Collected year-round from 1968 to 1978, this data provided insight into the fish’s diets – what was in their stomachs – and which prey was present in their environment at different temperatures. The stomach contents indicated that fish gradually shifted their focus from less abundant prey to more abundant prey as waters became warmer.

“Fish species in the Baltic Sea and elsewhere are facing a multitude of man-made pressures, like overfishing or pollution”, adds co-author Gregor Kalinkat of the Leibniz Institute of Freshwater Ecology and Inland Fisheries (IGB). “The effect of more inefficient prey searching behaviour under warming might be another, so far overlooked factor leading to fish stocks that cannot recover even when fisheries pressure is significantly reduced.”

Using these insights, the researchers then calculated how this change in foraging behaviour at different temperatures impacts other species and the ecosystem overall using mathematical food web models based on theoretical communities.

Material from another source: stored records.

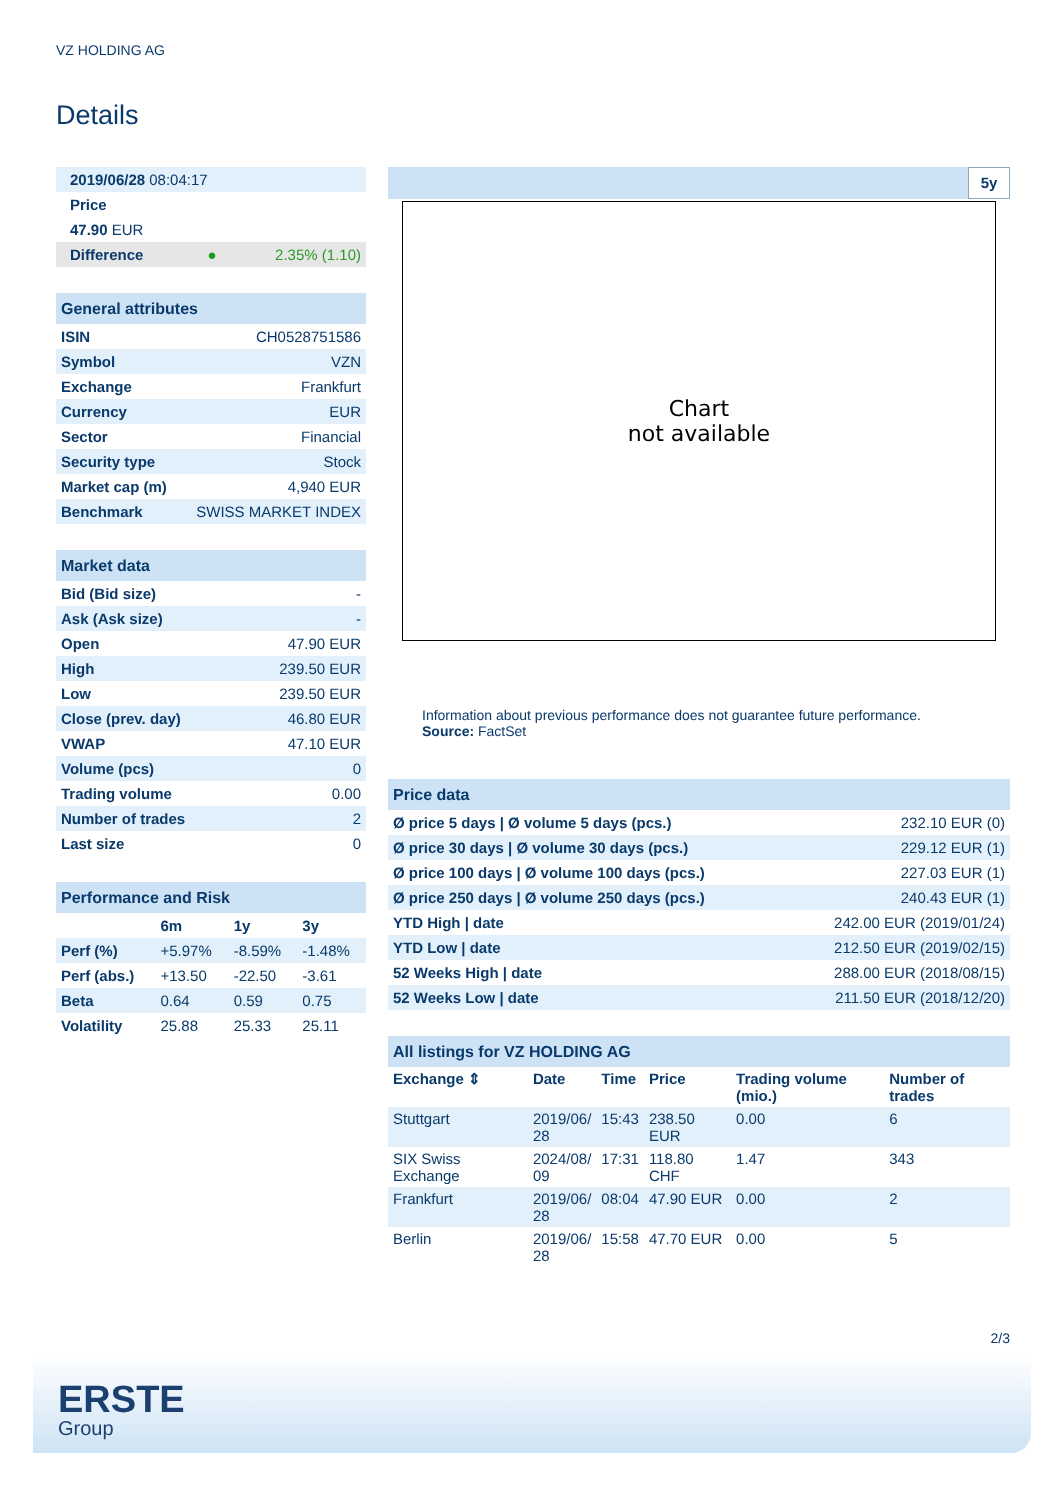VZ HOLDING AG
Details
| 2019/06/28 08:04:17 | |
| Price | |
| 47.90 EUR | |
| Difference ● | 2.35% (1.10) |
| General attributes | |
| ISIN | CH0528751586 |
| Symbol | VZN |
| Exchange | Frankfurt |
| Currency | EUR |
| Sector | Financial |
| Security type | Stock |
| Market cap (m) | 4,940 EUR |
| Benchmark | SWISS MARKET INDEX |
| Market data | |
| Bid (Bid size) | - |
| Ask (Ask size) | - |
| Open | 47.90 EUR |
| High | 239.50 EUR |
| Low | 239.50 EUR |
| Close (prev. day) | 46.80 EUR |
| VWAP | 47.10 EUR |
| Volume (pcs) | 0 |
| Trading volume | 0.00 |
| Number of trades | 2 |
| Last size | 0 |
| Performance and Risk | | | |
| | 6m | 1y | 3y |
| Perf (%) | +5.97% | -8.59% | -1.48% |
| Perf (abs.) | +13.50 | -22.50 | -3.61 |
| Beta | 0.64 | 0.59 | 0.75 |
| Volatility | 25.88 | 25.33 | 25.11 |
5y
Chart
not available
Information about previous performance does not guarantee future performance.
Source: FactSet
| Price data | |
| Ø price 5 days / Ø volume 5 days (pcs.) | 232.10 EUR (0) |
| Ø price 30 days / Ø volume 30 days (pcs.) | 229.12 EUR (1) |
| Ø price 100 days / Ø volume 100 days (pcs.) | 227.03 EUR (1) |
| Ø price 250 days / Ø volume 250 days (pcs.) | 240.43 EUR (1) |
| YTD High / date | 242.00 EUR (2019/01/24) |
| YTD Low / date | 212.50 EUR (2019/02/15) |
| 52 Weeks High / date | 288.00 EUR (2018/08/15) |
| 52 Weeks Low / date | 211.50 EUR (2018/12/20) |
| All listings for VZ HOLDING AG | | | | | |
| Exchange ⇕ | Date | Time | Price | Trading volume (mio.) | Number of trades |
| Stuttgart | 2019/06/ 28 | 15:43 | 238.50 EUR | 0.00 | 6 |
| SIX Swiss Exchange | 2024/08/ 09 | 17:31 | 118.80 CHF | 1.47 | 343 |
| Frankfurt | 2019/06/ 28 | 08:04 | 47.90 EUR | 0.00 | 2 |
| Berlin | 2019/06/ 28 | 15:58 | 47.70 EUR | 0.00 | 5 |
2/3
ERSTE
Group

The results suggest that this change in foraging behaviour when temperature increases lead to more extinctions for consumer species, like fish. These extinctions, in turn, come with knock-on effects for other species in the community.

“Adaptation of foraging behaviour to local environmental conditions is usually a key to maintaining high levels of biodiversity in ecosystems”, Gauzens adds. “It is therefore puzzling to see that this might not be entirely true in the context of temperature increase.”

Though striking, the implications of the findings are estimated as they are currently based on theoretical models. In future, the researchers hope to test the mechanism in a natural environment and study different organisms to see whether they exhibit similar or different changes in their foraging behaviour.